Re: [Evolution] UI choices



Hey Jeff,

On Tue, 2003-02-11 at 11:02, Jeffrey Stedfast wrote: 
there is a huge discussion about this on the GNOME Usability list.

I *agree* with the GNOME usability guidelines. I know they've been
controversial. 

 I
think Havoc Pennington wrote up a document on it, I would refer you to
it but don't recall the url.

[I haven't read Havoc's document; Jeff Waugh mentioned it a couple weeks
ago. I've been looking for it. I have read the Human Inteface
guidelines, but that's not the one you're talking about, is it?]

There is, IMHO, a fundamental difference between presenting a
bewildering array of features for the average user, and making the power
accessible to someone who wants it.

I believe in what Ximian (and RedHat and now Sun and...) specifically
and GNOME generally are after. I just wanted to encourage everyone to
keep in mind that there *are* reasons not to just nuke features out of
hand. 

Make the defaults the simplest, most usable things you can think of.
Hide the advanced features if you will. Hell, make it so they can only
be controlled by editing text files, rather than UI <shudder>.

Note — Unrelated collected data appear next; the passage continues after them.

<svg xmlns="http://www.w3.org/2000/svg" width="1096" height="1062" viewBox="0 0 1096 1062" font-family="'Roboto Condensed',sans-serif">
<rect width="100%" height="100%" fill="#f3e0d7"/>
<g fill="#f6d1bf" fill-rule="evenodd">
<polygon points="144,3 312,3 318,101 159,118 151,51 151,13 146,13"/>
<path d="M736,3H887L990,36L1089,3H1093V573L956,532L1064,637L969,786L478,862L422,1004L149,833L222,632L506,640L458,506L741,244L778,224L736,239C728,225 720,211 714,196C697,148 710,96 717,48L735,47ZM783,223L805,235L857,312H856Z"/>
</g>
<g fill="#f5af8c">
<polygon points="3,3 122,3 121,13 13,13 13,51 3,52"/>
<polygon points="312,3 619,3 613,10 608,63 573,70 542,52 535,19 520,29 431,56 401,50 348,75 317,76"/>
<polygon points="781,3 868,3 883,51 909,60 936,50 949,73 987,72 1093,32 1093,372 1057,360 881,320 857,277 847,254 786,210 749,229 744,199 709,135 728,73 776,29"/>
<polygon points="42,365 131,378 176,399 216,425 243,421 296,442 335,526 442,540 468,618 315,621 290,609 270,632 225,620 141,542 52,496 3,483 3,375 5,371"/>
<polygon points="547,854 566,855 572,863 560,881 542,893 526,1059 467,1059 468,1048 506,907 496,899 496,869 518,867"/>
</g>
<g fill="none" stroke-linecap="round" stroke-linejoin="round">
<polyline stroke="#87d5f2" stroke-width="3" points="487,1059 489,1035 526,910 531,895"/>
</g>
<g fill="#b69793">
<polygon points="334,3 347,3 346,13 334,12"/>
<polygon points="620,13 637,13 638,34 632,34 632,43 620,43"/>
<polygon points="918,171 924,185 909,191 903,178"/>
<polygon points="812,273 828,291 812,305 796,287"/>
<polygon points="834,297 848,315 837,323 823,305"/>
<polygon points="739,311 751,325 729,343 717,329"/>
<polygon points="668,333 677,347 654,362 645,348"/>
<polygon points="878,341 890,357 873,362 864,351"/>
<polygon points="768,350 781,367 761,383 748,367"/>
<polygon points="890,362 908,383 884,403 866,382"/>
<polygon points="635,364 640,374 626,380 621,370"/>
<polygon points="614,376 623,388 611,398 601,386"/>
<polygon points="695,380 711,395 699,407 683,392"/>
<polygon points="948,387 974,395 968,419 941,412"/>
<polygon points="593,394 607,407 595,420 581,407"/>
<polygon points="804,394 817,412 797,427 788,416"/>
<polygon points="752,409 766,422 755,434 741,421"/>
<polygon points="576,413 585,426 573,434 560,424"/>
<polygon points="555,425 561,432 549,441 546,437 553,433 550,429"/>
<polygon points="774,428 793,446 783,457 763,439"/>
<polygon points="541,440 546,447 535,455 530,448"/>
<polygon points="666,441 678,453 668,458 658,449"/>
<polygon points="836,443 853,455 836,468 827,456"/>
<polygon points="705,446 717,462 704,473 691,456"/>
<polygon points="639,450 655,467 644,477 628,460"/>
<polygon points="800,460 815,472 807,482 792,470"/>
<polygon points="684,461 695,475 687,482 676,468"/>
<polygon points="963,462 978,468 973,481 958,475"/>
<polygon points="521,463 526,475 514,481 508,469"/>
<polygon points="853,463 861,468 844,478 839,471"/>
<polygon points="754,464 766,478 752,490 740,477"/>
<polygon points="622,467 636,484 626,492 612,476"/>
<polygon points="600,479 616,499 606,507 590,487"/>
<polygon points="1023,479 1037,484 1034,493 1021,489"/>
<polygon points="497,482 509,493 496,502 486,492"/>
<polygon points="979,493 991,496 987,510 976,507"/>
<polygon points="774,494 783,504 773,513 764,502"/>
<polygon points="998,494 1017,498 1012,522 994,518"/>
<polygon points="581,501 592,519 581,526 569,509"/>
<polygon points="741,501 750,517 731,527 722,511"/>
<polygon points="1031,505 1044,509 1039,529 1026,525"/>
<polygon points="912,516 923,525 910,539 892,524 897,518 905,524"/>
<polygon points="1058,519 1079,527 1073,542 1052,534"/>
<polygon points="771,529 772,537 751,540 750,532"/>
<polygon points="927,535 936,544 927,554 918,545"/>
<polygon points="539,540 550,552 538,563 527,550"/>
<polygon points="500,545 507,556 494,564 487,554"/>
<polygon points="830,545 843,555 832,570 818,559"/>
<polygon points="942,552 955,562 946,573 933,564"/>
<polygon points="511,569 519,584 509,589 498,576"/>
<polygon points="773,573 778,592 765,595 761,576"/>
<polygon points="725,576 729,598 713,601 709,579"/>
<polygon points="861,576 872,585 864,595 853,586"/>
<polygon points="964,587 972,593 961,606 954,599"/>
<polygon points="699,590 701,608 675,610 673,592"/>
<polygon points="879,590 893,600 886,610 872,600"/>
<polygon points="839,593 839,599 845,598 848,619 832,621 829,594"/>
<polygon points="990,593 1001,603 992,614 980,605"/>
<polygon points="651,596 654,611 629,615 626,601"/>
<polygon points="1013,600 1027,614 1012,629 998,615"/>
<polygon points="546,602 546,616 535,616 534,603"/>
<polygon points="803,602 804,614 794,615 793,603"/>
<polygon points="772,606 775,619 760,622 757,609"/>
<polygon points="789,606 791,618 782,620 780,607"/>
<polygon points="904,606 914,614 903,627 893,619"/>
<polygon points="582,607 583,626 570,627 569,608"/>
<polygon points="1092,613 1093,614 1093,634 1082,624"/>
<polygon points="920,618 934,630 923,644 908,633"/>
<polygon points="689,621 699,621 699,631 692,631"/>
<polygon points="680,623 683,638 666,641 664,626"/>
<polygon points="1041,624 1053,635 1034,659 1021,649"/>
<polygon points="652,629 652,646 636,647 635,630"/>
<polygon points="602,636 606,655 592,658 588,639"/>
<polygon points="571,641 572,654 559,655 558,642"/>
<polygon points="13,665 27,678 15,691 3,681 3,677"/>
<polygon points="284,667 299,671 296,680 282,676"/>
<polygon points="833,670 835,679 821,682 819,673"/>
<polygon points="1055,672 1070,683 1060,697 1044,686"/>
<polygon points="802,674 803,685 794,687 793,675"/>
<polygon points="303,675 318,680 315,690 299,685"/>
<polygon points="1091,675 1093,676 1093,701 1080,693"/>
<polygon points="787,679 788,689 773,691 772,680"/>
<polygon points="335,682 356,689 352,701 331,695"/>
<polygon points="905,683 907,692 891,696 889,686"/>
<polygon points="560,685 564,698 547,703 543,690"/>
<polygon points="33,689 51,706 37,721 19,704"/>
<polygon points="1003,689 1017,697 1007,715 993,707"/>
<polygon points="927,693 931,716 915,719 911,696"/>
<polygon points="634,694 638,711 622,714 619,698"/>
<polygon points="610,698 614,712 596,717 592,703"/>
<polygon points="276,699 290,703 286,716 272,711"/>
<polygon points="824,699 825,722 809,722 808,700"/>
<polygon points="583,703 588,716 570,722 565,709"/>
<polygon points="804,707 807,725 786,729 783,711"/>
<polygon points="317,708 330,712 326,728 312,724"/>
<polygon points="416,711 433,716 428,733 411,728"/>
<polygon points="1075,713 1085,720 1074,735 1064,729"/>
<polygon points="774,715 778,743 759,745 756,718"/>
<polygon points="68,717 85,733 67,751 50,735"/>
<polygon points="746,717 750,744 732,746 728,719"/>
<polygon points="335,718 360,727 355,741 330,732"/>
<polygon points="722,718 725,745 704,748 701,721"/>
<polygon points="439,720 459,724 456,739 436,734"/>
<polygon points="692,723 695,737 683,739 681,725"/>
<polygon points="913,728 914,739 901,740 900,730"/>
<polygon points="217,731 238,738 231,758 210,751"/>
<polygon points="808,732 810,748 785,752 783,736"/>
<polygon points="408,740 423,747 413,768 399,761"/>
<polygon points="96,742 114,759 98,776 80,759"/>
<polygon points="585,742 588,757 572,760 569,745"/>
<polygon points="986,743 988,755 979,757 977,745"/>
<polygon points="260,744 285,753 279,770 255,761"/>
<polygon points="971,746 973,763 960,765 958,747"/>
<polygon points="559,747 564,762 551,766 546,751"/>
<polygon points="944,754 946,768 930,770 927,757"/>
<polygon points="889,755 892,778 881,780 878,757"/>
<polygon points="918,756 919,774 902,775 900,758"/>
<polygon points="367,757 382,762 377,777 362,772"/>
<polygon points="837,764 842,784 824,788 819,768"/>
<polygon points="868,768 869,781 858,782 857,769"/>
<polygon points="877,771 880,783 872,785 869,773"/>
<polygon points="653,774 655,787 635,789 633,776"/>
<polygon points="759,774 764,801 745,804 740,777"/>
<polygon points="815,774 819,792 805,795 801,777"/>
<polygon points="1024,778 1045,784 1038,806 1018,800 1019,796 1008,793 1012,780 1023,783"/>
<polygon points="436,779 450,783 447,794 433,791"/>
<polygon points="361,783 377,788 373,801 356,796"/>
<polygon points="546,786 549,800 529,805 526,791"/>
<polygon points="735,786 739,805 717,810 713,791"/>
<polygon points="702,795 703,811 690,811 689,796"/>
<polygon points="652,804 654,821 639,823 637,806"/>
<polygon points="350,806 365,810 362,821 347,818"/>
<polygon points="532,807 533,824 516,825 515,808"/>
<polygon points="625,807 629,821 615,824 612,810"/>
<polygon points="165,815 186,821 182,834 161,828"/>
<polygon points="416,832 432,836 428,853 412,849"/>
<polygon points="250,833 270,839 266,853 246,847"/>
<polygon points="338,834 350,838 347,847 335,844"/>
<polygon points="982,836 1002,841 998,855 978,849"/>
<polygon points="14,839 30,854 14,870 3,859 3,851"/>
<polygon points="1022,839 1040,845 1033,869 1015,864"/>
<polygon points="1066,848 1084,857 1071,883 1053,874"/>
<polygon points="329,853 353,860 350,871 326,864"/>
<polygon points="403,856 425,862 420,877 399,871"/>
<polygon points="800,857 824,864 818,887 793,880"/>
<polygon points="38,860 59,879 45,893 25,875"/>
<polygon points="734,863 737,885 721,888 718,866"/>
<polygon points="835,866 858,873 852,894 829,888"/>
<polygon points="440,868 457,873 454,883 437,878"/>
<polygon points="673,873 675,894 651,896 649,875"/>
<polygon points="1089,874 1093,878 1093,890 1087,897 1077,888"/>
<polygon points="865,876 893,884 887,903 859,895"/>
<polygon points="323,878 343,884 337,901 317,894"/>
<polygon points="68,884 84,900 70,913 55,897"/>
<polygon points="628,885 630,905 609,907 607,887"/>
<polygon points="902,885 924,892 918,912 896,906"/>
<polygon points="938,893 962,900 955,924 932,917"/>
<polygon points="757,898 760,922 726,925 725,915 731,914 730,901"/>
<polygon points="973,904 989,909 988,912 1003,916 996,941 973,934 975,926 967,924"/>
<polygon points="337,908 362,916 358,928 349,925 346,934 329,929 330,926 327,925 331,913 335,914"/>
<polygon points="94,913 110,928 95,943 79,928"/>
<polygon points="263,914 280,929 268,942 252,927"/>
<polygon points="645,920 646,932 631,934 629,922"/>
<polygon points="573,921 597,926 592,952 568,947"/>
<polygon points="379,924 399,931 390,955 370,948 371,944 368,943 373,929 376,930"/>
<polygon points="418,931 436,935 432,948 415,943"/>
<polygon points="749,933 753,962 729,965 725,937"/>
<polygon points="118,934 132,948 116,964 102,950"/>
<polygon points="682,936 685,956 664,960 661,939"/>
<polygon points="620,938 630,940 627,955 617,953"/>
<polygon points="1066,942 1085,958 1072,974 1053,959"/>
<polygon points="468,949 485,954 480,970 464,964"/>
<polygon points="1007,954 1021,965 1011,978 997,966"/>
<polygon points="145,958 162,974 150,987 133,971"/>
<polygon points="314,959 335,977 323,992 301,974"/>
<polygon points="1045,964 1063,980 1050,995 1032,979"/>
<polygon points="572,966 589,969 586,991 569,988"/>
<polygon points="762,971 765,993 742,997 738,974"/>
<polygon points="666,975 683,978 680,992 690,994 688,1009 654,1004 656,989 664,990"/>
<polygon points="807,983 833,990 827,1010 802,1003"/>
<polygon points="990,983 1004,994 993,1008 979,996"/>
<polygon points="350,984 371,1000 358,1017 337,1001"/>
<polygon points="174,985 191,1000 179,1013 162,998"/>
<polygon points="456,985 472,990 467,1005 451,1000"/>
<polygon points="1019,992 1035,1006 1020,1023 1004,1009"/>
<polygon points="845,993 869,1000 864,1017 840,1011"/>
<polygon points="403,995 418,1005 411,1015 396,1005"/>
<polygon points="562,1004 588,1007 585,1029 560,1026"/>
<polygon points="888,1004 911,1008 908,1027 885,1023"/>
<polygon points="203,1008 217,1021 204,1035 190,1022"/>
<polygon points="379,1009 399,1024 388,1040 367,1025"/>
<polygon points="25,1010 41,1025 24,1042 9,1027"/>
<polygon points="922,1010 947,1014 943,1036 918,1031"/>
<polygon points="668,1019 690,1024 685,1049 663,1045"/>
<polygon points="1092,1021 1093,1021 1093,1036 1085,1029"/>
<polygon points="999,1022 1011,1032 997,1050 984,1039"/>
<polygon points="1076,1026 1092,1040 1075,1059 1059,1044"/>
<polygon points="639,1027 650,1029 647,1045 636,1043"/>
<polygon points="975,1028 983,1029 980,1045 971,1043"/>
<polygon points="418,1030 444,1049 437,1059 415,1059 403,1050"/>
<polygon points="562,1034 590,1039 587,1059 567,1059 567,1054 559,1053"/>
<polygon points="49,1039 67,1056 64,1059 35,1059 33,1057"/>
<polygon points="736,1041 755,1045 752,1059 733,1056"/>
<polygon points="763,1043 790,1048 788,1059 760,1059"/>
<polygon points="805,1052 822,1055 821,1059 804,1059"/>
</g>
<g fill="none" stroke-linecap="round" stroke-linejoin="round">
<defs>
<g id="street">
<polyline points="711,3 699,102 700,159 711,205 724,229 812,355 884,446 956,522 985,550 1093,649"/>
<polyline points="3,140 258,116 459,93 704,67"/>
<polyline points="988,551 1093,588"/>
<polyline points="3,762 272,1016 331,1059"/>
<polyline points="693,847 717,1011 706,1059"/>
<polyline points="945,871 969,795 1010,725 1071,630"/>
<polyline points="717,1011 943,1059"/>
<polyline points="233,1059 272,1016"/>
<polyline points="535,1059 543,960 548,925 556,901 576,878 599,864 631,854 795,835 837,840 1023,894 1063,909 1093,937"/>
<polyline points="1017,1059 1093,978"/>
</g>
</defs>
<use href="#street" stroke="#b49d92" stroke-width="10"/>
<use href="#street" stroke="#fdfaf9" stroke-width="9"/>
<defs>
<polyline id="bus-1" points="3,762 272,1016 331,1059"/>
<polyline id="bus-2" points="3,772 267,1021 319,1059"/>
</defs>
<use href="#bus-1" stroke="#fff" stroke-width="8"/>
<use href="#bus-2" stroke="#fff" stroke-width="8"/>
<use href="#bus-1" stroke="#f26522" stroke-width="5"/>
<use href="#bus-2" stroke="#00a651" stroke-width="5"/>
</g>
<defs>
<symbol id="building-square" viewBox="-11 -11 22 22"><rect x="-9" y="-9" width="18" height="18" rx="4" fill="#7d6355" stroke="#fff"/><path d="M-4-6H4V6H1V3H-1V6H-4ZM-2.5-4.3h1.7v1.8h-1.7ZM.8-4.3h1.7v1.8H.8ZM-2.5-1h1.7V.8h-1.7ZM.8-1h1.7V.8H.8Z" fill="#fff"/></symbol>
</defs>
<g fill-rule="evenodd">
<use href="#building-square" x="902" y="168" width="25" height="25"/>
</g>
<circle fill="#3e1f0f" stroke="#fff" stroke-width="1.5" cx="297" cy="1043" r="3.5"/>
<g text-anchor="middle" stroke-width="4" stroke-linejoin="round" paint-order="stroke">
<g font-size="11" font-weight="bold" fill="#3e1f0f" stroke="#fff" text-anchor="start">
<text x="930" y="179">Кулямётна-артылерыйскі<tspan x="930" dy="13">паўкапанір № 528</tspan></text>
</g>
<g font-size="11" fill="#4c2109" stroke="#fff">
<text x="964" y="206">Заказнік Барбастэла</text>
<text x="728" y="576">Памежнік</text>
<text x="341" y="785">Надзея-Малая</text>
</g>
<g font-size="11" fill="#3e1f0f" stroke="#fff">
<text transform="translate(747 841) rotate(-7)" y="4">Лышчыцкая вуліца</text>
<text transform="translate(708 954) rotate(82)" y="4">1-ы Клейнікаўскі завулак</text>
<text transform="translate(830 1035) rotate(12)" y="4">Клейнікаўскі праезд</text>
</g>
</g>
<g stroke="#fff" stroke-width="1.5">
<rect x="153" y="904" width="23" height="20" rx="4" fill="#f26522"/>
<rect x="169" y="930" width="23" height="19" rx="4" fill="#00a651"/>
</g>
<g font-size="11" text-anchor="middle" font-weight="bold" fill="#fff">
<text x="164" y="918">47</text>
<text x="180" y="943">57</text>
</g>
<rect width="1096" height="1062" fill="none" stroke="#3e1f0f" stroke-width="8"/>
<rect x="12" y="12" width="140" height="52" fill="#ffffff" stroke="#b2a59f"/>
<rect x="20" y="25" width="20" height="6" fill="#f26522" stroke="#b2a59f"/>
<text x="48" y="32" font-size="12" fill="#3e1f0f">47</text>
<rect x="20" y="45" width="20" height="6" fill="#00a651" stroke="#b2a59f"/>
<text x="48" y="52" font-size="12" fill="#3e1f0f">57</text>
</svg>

But the point I made about "the power under the hood" and why it is we
all dislike Windows stands. I don't <gasp, omigod he's actually saying
it on an OpenSource mailing list!> actually dislike Windows. It works
most of the time! I hate Outlook, Word and friends because, so often,
they decide what I want for me, instead of letting me choose. I prefer
Un*x, Free and Open software because I can almost always make it do what
I want *the way I want it*.

--

Enter the world of complex Graphical User Interfaces intended for a
world-wide audience.

There is, of course, a balance to be struck. The default action SHOULD
be to make an intelligent, reasoned, highly-usable choice and just Make
It Work. Applause for that. 

Evolution is one of the best Open programs I have ever used. It is
loaded with features, and does many things very intelligently. And
despite the fact there are plenty of things it doesn't do that I "need"
I'm sticking with it most of all because I *do* feel that the
development team listens. Sure, you're grouchy most of the time, but
once in a while you do listen. :)

--

It would just be nice if the itch can be scratched. That is, after all,
what moves us forward.

Well, that and a healthy dose of Venture Capital.